<<<<

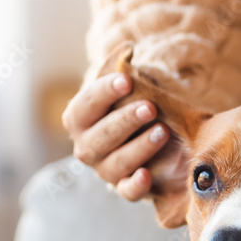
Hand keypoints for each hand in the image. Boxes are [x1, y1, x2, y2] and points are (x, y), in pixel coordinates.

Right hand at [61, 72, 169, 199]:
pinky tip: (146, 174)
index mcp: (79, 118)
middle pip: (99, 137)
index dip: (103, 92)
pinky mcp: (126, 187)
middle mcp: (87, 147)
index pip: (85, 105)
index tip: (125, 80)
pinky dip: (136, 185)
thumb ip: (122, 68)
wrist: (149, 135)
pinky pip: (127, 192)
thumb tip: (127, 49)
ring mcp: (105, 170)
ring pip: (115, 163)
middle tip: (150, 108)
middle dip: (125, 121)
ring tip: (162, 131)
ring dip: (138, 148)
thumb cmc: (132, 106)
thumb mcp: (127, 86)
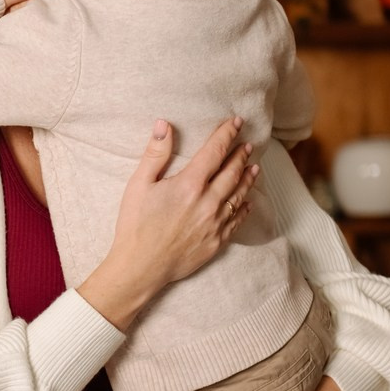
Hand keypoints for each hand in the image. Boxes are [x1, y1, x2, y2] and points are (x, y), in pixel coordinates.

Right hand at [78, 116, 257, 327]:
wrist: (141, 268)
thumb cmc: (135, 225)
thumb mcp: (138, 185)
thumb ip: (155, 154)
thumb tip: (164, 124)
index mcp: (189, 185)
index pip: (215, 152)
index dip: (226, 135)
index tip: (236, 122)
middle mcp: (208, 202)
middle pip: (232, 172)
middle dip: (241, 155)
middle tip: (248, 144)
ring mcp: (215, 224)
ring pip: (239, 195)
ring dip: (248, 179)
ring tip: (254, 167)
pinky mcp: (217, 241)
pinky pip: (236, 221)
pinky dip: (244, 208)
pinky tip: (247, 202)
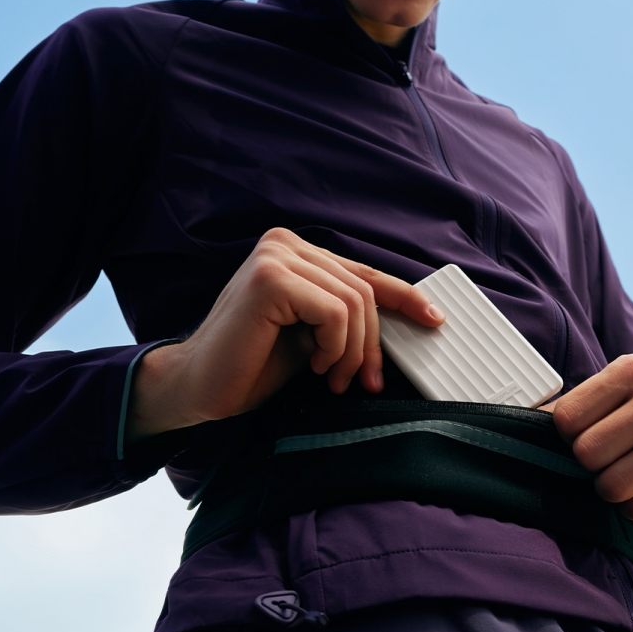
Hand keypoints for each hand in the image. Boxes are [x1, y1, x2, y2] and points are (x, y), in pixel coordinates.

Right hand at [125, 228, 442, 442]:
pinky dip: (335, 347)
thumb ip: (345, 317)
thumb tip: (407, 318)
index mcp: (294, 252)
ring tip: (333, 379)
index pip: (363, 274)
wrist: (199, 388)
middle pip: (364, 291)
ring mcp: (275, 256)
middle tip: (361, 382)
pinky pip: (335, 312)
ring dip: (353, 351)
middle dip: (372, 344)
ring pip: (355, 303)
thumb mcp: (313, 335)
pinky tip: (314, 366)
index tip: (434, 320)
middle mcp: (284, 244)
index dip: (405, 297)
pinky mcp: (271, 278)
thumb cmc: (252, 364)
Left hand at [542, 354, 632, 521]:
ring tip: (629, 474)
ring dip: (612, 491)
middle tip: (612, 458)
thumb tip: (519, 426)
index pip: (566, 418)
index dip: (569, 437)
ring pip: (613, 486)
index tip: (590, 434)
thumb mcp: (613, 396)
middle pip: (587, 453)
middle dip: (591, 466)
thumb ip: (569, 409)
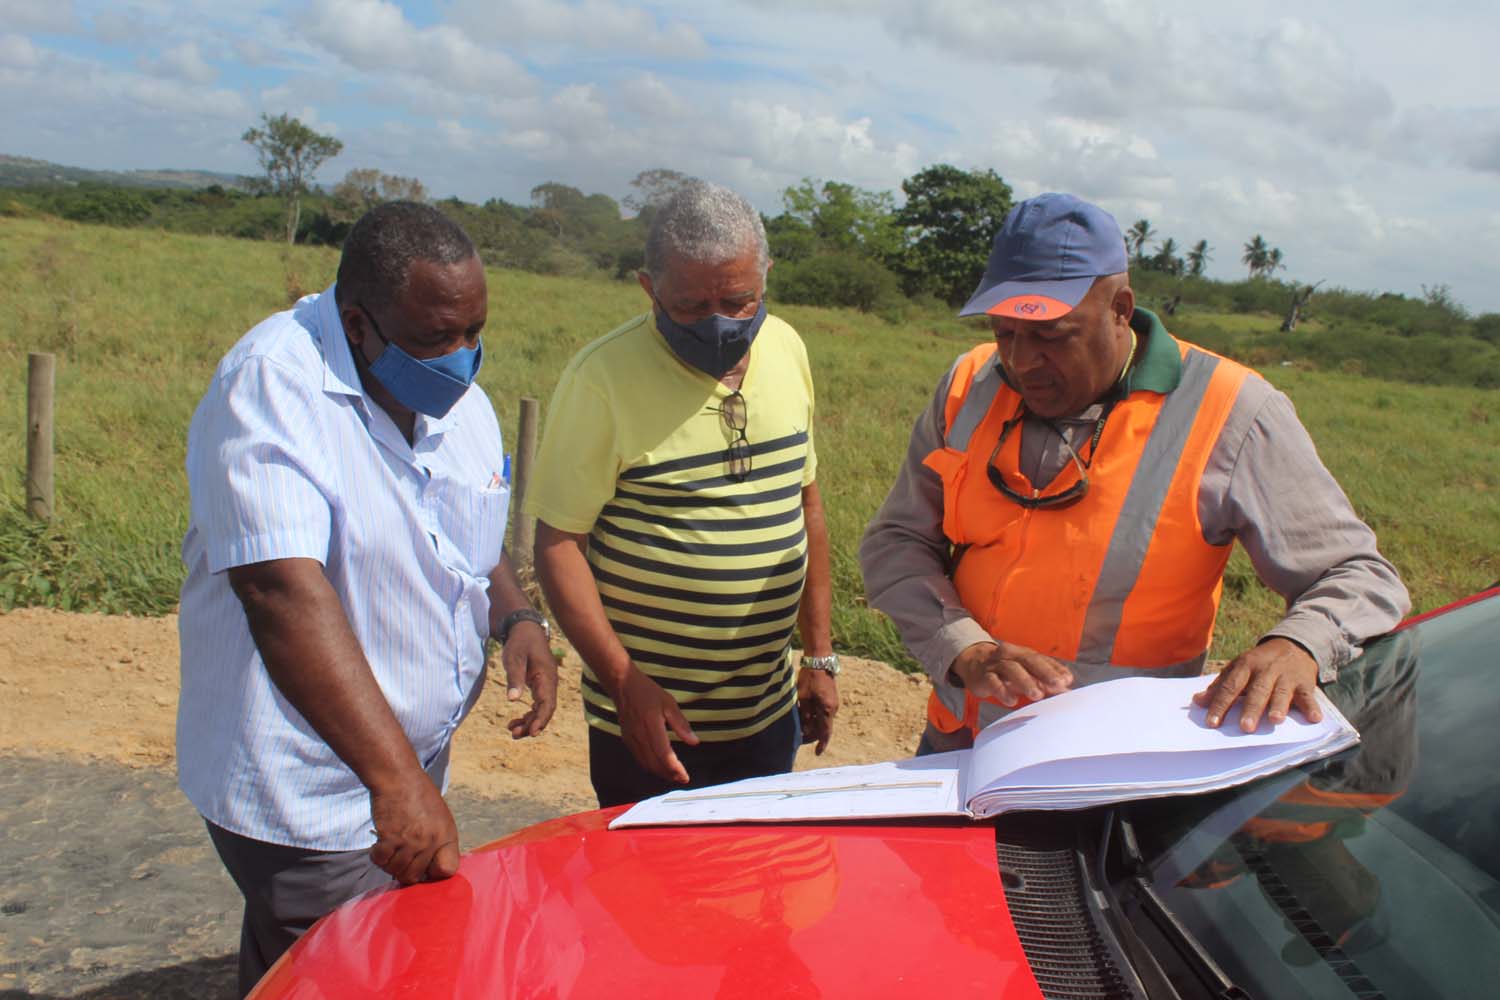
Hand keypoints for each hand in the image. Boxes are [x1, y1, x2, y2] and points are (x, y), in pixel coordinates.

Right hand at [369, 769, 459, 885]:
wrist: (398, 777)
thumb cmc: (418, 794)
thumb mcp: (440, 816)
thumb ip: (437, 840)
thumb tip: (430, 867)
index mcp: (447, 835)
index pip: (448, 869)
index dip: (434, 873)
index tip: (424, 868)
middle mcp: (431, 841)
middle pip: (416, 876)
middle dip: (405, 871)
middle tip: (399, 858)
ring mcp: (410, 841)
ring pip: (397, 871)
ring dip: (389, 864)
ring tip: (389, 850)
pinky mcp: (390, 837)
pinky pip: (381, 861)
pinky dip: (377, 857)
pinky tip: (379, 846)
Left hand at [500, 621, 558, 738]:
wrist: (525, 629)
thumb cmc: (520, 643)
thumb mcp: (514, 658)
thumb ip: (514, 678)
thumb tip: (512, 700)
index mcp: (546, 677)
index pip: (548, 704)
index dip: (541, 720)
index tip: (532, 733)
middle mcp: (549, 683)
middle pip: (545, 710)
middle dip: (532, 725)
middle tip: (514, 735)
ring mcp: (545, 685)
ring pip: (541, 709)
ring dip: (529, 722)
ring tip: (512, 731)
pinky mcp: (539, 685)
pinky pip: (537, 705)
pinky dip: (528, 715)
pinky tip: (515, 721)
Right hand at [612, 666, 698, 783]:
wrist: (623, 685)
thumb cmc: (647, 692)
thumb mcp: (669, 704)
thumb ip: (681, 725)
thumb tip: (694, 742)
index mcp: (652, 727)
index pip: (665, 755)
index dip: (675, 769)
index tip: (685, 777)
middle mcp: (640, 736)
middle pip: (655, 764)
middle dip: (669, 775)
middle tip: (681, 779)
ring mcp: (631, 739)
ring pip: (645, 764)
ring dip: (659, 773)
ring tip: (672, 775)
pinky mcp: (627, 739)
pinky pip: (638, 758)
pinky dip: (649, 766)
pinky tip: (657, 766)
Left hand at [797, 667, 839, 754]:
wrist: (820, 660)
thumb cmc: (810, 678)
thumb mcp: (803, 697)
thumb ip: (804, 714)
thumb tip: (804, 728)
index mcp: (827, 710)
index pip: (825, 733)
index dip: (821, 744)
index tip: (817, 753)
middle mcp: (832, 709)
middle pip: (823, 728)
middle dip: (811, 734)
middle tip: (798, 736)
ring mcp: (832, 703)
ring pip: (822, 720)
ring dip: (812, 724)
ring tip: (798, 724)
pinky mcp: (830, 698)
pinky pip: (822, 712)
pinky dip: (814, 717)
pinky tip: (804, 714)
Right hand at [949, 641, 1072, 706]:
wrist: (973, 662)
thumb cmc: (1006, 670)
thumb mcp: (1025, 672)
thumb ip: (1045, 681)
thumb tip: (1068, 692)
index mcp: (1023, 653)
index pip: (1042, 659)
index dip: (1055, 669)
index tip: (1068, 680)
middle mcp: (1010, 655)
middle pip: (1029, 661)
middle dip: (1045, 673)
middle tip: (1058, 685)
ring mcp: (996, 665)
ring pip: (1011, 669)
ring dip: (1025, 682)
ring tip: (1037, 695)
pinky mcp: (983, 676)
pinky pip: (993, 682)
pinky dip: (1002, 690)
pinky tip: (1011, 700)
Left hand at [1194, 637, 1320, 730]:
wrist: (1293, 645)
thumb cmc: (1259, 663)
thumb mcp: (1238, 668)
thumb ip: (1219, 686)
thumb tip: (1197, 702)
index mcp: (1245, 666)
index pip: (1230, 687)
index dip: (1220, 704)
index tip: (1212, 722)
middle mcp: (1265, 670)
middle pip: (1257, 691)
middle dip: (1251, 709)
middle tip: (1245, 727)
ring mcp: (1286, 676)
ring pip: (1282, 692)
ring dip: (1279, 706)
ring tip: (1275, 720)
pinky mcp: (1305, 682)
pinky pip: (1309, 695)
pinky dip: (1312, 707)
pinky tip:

>>>>

Work instruction
Given the records above, return exactly the lines starting at the line containing "wrist: (525, 629)" and ending at the line containing "middle tip: (1245, 727)", including both.

Exercise output
wrist: (525, 629)
thumb cmc: (520, 643)
thumb mcp: (514, 658)
thumb ip: (514, 678)
thumb tip: (512, 700)
index mcp: (546, 677)
index pip: (548, 704)
index dip: (541, 720)
index tip: (532, 733)
middle mcp: (549, 683)
middle pip: (545, 710)
middle dip: (532, 725)
middle tip: (514, 735)
ring mcp: (545, 685)
ring pip: (541, 709)
ring dip: (529, 722)
ring tip: (512, 731)
pinky mcp: (539, 685)
pinky pip: (537, 705)
pinky dip: (528, 715)
pinky tip: (515, 721)
Right hand at [612, 666, 698, 783]:
wrist: (623, 685)
thumb cmc: (647, 692)
thumb mcp: (669, 704)
thumb ip: (681, 725)
thumb tip: (694, 742)
index mcp: (652, 727)
index pip: (665, 755)
index dip: (675, 769)
index tip: (685, 777)
middle mcp: (640, 736)
middle pip: (655, 764)
middle dip: (669, 775)
middle tip: (681, 779)
ring mcp: (631, 739)
ring pip: (645, 764)
ring dip: (659, 773)
ring tip: (672, 775)
pinky mcp: (627, 739)
pinky pip: (638, 758)
pinky dip: (649, 766)
pinky tip: (657, 766)
Left hand at [797, 667, 839, 754]:
wrist: (820, 660)
thumb cmc: (810, 678)
thumb mcp: (803, 697)
thumb ip: (804, 714)
thumb tip: (804, 728)
index mcp: (827, 710)
index pip: (825, 733)
index dip: (821, 744)
index tip: (817, 753)
middle mcp: (832, 709)
middle pip: (823, 728)
middle dip: (811, 734)
middle tip: (798, 736)
ring mcp: (832, 703)
ring pip: (822, 720)
ring dip: (812, 724)
ring tip: (798, 724)
pinky mcp: (830, 698)
pinky pip: (822, 712)
pinky dip: (814, 717)
pinky tip: (804, 714)
Right hand at [949, 641, 1072, 706]:
wrist: (973, 662)
thumb cmc: (1006, 670)
thumb mcp: (1025, 672)
thumb ip: (1045, 681)
thumb tip: (1068, 692)
index mcp: (1023, 653)
index pip: (1042, 659)
index dip: (1055, 669)
index tip: (1068, 680)
middle mcp: (1010, 655)
middle pip: (1029, 661)
middle dip: (1045, 673)
middle tip: (1058, 685)
ring mcp: (996, 665)
ring pip: (1011, 669)
ring dip: (1025, 682)
ring tip: (1037, 695)
pinky mcp: (983, 676)
pinky pip: (993, 682)
pinky dip: (1002, 690)
pinky tip: (1011, 700)
Left hand at [1194, 637, 1320, 730]:
wrist: (1293, 645)
thumb cmc: (1259, 663)
thumb mcp: (1238, 668)
thumb ip: (1219, 686)
thumb tip: (1197, 702)
index mcp: (1245, 666)
index pip: (1230, 687)
index dip: (1220, 704)
index tip: (1212, 722)
middle mcp: (1265, 670)
middle pip: (1257, 691)
middle dip: (1251, 709)
middle tip: (1245, 727)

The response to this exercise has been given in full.